"""
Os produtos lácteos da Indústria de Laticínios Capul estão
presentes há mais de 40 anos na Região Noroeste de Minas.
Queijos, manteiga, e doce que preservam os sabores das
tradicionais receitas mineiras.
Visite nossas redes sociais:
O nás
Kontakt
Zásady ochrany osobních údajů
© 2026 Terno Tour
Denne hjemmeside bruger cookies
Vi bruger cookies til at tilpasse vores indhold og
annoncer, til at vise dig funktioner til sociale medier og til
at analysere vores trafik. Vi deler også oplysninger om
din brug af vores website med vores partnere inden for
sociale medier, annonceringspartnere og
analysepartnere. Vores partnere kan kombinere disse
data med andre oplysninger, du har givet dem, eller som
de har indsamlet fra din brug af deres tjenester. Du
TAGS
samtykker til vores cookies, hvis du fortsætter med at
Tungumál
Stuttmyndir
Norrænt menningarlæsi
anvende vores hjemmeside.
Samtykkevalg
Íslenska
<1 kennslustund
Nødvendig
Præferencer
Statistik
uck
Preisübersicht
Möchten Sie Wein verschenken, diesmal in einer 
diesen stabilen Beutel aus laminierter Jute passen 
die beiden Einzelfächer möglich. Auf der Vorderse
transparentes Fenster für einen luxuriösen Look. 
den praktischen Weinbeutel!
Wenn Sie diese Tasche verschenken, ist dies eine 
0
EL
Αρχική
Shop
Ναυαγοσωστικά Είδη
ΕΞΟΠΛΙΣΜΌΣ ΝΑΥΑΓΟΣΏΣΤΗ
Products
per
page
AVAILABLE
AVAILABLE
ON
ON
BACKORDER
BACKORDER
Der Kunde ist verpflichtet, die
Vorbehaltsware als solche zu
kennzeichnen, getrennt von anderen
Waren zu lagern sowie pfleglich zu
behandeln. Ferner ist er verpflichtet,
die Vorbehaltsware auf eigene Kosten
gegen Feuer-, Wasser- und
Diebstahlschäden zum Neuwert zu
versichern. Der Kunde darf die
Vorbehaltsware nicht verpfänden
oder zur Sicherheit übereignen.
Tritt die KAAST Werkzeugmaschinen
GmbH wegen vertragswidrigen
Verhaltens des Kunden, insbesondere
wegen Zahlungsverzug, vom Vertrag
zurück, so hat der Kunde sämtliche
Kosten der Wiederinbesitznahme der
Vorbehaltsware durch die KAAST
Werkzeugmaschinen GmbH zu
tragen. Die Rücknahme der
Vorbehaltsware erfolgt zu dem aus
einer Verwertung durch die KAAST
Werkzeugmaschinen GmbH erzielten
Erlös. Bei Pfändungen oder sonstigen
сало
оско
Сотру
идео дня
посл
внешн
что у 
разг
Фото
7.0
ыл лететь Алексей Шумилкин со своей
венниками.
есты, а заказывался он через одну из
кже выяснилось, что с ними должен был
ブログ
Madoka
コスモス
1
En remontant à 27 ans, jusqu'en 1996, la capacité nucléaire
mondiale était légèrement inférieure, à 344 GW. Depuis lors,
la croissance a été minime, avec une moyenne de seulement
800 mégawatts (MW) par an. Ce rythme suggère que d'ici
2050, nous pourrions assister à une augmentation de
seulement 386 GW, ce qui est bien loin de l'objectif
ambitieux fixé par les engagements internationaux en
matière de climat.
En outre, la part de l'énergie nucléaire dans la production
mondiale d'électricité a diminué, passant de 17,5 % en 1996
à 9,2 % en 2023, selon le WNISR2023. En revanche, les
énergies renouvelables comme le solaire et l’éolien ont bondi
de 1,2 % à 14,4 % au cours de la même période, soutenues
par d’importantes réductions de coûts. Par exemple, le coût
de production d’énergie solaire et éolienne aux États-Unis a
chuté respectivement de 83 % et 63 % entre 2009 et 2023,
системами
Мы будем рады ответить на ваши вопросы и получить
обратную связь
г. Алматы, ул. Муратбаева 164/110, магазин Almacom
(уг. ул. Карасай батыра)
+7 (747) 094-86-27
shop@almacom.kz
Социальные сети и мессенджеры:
"""
Problem description » Reproduce every line of the records above verbatim, in the original order and with the original spelling, spacing and punctuation.

Result of the exercise »
Os produtos lácteos da Indústria de Laticínios Capul estão
presentes há mais de 40 anos na Região Noroeste de Minas.
Queijos, manteiga, e doce que preservam os sabores das
tradicionais receitas mineiras.
Visite nossas redes sociais:
O nás
Kontakt
Zásady ochrany osobních údajů
© 2026 Terno Tour
Denne hjemmeside bruger cookies
Vi bruger cookies til at tilpasse vores indhold og
annoncer, til at vise dig funktioner til sociale medier og til
at analysere vores trafik. Vi deler også oplysninger om
din brug af vores website med vores partnere inden for
sociale medier, annonceringspartnere og
analysepartnere. Vores partnere kan kombinere disse
data med andre oplysninger, du har givet dem, eller som
de har indsamlet fra din brug af deres tjenester. Du
TAGS
samtykker til vores cookies, hvis du fortsætter med at
Tungumál
Stuttmyndir
Norrænt menningarlæsi
anvende vores hjemmeside.
Samtykkevalg
Íslenska
<1 kennslustund
Nødvendig
Præferencer
Statistik
uck
Preisübersicht
Möchten Sie Wein verschenken, diesmal in einer 
diesen stabilen Beutel aus laminierter Jute passen 
die beiden Einzelfächer möglich. Auf der Vorderse
transparentes Fenster für einen luxuriösen Look. 
den praktischen Weinbeutel!
Wenn Sie diese Tasche verschenken, ist dies eine 
0
EL
Αρχική
Shop
Ναυαγοσωστικά Είδη
ΕΞΟΠΛΙΣΜΌΣ ΝΑΥΑΓΟΣΏΣΤΗ
Products
per
page
AVAILABLE
AVAILABLE
ON
ON
BACKORDER
BACKORDER
Der Kunde ist verpflichtet, die
Vorbehaltsware als solche zu
kennzeichnen, getrennt von anderen
Waren zu lagern sowie pfleglich zu
behandeln. Ferner ist er verpflichtet,
die Vorbehaltsware auf eigene Kosten
gegen Feuer-, Wasser- und
Diebstahlschäden zum Neuwert zu
versichern. Der Kunde darf die
Vorbehaltsware nicht verpfänden
oder zur Sicherheit übereignen.
Tritt die KAAST Werkzeugmaschinen
GmbH wegen vertragswidrigen
Verhaltens des Kunden, insbesondere
wegen Zahlungsverzug, vom Vertrag
zurück, so hat der Kunde sämtliche
Kosten der Wiederinbesitznahme der
Vorbehaltsware durch die KAAST
Werkzeugmaschinen GmbH zu
tragen. Die Rücknahme der
Vorbehaltsware erfolgt zu dem aus
einer Verwertung durch die KAAST
Werkzeugmaschinen GmbH erzielten
Erlös. Bei Pfändungen oder sonstigen
сало
оско
Сотру
идео дня
посл
внешн
что у 
разг
Фото
7.0
ыл лететь Алексей Шумилкин со своей
венниками.
есты, а заказывался он через одну из
кже выяснилось, что с ними должен был
ブログ
Madoka
コスモス
1
En remontant à 27 ans, jusqu'en 1996, la capacité nucléaire
mondiale était légèrement inférieure, à 344 GW. Depuis lors,
la croissance a été minime, avec une moyenne de seulement
800 mégawatts (MW) par an. Ce rythme suggère que d'ici
2050, nous pourrions assister à une augmentation de
seulement 386 GW, ce qui est bien loin de l'objectif
ambitieux fixé par les engagements internationaux en
matière de climat.
En outre, la part de l'énergie nucléaire dans la production
mondiale d'électricité a diminué, passant de 17,5 % en 1996
à 9,2 % en 2023, selon le WNISR2023. En revanche, les
énergies renouvelables comme le solaire et l’éolien ont bondi
de 1,2 % à 14,4 % au cours de la même période, soutenues
par d’importantes réductions de coûts. Par exemple, le coût
de production d’énergie solaire et éolienne aux États-Unis a
chuté respectivement de 83 % et 63 % entre 2009 et 2023,
системами
Мы будем рады ответить на ваши вопросы и получить
обратную связь
г. Алматы, ул. Муратбаева 164/110, магазин Almacom
(уг. ул. Карасай батыра)
+7 (747) 094-86-27
shop@almacom.kz
Социальные сети и мессенджеры:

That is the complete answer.